Objective 1: Translate this sentence from the graphics card post into Spanish: "It is also the most expensive PC component I have ever bought."
Objective 2: In the graphics card post, swap "heatsink" for "cooler" and write out the passage from "I have just" up to and including "care about that.".

Article:
--------
I have just spent €802 on a PNY Triple Fan OC Nvidia Geforce 5070ti. This is actually a good deal for a card with US sticker price of $750 taking into account Ireland's 23% VAT and the extra costs associated with living on a small island. It is also the most expensive PC component I have ever bought. I am definitely not OK with the fact that enthusiast level GPUs cost double what equivalent tier cards cost ten years ago. I chose this version because it is one of the cheaper variants available but it is well built and one of the faster overclocked models with a large 3 slot heatsink that keeps it cool and quiet under pressure. It has no RGB or other frills but I don't care about that.
--------
Record excerpts:
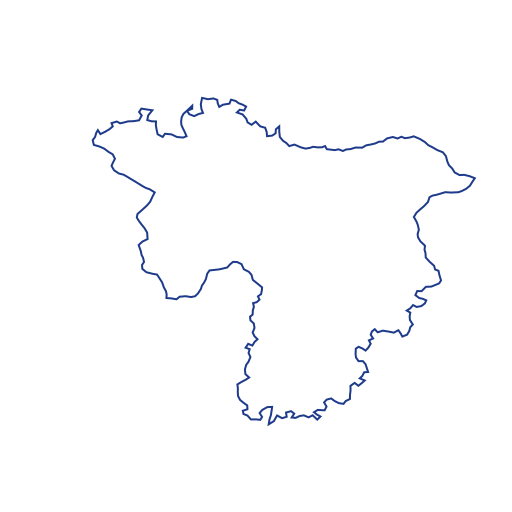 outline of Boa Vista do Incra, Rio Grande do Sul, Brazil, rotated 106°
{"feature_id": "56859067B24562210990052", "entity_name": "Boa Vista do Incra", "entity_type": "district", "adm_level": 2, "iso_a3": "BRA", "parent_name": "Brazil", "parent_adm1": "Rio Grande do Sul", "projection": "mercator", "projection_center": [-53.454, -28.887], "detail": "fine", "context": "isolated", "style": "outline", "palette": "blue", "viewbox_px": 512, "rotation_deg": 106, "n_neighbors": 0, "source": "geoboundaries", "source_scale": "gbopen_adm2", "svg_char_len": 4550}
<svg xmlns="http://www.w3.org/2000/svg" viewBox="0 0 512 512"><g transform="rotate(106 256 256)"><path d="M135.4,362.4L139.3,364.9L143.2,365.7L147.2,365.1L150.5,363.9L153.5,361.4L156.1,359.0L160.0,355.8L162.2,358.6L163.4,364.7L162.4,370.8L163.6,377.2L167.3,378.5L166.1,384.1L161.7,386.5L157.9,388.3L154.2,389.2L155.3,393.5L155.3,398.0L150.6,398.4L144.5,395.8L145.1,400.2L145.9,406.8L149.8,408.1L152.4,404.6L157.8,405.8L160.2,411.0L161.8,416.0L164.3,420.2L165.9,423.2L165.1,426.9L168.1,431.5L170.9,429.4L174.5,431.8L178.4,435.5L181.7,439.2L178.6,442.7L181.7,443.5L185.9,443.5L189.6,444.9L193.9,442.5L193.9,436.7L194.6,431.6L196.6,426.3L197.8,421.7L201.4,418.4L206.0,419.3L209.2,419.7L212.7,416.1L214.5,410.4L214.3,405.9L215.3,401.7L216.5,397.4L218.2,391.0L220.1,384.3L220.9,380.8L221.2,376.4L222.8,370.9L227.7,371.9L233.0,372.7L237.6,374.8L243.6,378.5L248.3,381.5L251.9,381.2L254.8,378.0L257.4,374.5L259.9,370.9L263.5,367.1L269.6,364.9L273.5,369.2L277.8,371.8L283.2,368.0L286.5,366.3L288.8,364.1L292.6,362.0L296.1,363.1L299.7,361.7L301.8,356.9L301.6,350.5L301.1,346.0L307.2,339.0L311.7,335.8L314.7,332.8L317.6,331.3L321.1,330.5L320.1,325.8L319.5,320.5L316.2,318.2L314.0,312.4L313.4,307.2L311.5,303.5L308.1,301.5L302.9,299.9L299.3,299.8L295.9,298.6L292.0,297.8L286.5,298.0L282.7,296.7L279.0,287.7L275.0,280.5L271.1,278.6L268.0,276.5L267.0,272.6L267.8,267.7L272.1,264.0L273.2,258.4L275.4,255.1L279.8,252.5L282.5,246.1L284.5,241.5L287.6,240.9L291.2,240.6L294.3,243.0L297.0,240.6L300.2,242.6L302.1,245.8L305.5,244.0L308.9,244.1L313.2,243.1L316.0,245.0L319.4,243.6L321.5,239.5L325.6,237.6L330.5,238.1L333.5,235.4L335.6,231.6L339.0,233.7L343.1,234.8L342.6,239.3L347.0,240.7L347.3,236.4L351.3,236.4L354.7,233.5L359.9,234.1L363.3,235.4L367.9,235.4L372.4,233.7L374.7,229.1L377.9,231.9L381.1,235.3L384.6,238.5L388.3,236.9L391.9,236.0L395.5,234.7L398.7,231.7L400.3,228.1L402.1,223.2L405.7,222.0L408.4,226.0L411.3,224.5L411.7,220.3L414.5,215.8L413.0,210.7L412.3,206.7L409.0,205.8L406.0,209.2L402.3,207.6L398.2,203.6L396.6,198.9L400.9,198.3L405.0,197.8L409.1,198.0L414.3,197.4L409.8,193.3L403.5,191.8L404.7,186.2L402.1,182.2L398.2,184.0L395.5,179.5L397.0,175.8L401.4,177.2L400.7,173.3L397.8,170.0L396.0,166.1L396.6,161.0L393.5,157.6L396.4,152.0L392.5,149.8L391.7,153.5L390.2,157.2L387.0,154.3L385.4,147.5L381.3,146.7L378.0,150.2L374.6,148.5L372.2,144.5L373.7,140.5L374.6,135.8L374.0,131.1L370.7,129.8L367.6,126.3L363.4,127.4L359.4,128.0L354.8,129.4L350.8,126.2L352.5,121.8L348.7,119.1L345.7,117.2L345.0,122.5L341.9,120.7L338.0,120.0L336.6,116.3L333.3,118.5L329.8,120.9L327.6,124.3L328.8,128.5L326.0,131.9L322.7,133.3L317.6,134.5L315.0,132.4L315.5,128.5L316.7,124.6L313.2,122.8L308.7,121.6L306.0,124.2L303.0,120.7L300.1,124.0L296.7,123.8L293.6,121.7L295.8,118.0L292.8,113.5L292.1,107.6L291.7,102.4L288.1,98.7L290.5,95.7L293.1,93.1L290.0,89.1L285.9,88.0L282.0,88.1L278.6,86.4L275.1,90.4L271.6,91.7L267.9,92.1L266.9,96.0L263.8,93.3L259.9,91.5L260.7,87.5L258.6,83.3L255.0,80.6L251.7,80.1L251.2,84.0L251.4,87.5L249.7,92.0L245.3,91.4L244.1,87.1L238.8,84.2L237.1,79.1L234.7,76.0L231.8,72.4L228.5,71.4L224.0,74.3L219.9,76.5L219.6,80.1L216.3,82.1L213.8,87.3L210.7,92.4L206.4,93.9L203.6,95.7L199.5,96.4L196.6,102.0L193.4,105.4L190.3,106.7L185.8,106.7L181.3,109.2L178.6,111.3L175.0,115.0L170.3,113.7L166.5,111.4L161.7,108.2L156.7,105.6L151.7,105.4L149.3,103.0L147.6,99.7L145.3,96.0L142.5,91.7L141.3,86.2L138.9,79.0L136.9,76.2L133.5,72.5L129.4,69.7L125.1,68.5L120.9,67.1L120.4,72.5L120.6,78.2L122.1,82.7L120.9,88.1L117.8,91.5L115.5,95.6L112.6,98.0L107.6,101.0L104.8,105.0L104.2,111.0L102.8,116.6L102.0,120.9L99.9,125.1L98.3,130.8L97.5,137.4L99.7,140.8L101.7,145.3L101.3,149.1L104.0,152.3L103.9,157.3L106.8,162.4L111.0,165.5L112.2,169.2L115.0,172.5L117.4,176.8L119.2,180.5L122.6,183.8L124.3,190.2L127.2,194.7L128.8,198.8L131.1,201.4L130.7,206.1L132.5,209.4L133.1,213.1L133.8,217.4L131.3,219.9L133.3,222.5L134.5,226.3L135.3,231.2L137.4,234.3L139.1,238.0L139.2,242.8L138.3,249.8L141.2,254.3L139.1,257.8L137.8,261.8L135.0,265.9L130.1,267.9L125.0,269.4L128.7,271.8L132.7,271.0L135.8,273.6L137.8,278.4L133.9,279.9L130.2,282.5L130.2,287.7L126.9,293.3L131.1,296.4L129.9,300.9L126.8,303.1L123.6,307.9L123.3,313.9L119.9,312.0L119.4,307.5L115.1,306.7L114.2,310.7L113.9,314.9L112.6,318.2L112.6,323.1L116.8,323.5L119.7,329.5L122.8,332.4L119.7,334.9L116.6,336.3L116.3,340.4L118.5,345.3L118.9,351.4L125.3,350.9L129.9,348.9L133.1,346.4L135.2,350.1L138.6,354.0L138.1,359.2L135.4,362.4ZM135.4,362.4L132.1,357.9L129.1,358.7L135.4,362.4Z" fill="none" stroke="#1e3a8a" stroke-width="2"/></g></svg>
--------
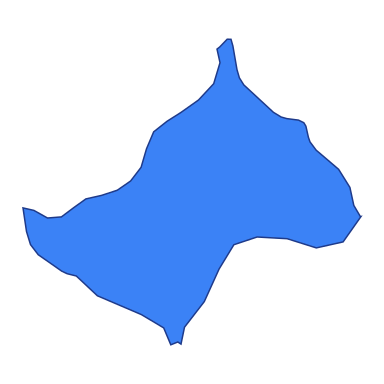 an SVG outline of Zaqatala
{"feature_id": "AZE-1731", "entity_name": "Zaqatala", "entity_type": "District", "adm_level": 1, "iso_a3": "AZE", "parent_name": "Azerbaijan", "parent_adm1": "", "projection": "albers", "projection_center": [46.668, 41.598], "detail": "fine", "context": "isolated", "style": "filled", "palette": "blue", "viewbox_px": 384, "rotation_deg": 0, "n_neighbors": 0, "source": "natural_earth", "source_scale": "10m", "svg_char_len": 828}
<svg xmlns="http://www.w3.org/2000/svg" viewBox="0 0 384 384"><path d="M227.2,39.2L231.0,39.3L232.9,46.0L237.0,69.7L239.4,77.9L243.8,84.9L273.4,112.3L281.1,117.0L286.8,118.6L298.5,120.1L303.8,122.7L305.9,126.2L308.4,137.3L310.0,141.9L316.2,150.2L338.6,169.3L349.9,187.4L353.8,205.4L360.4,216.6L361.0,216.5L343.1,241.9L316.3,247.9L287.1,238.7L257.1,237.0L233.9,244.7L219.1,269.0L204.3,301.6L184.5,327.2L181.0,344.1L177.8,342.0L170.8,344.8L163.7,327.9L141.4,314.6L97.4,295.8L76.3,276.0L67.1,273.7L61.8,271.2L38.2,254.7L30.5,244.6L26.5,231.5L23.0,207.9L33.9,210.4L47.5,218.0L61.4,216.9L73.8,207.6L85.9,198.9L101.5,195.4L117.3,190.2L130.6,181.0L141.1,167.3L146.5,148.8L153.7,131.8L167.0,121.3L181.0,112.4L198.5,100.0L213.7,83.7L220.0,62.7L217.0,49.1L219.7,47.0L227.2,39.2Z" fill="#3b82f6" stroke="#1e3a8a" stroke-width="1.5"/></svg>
--------
Final result 1: También es el componente de PC más caro que he comprado nunca.

Final result 2:
I have just spent €802 on a PNY Triple Fan OC Nvidia Geforce 5070ti. This is actually a good deal for a card with US sticker price of $750 taking into account Ireland's 23% VAT and the extra costs associated with living on a small island. It is also the most expensive PC component I have ever bought. I am definitely not OK with the fact that enthusiast level GPUs cost double what equivalent tier cards cost ten years ago. I chose this version because it is one of the cheaper variants available but it is well built and one of the faster overclocked models with a large 3 slot cooler that keeps it cool and quiet under pressure. It has no RGB or other frills but I don't care about that.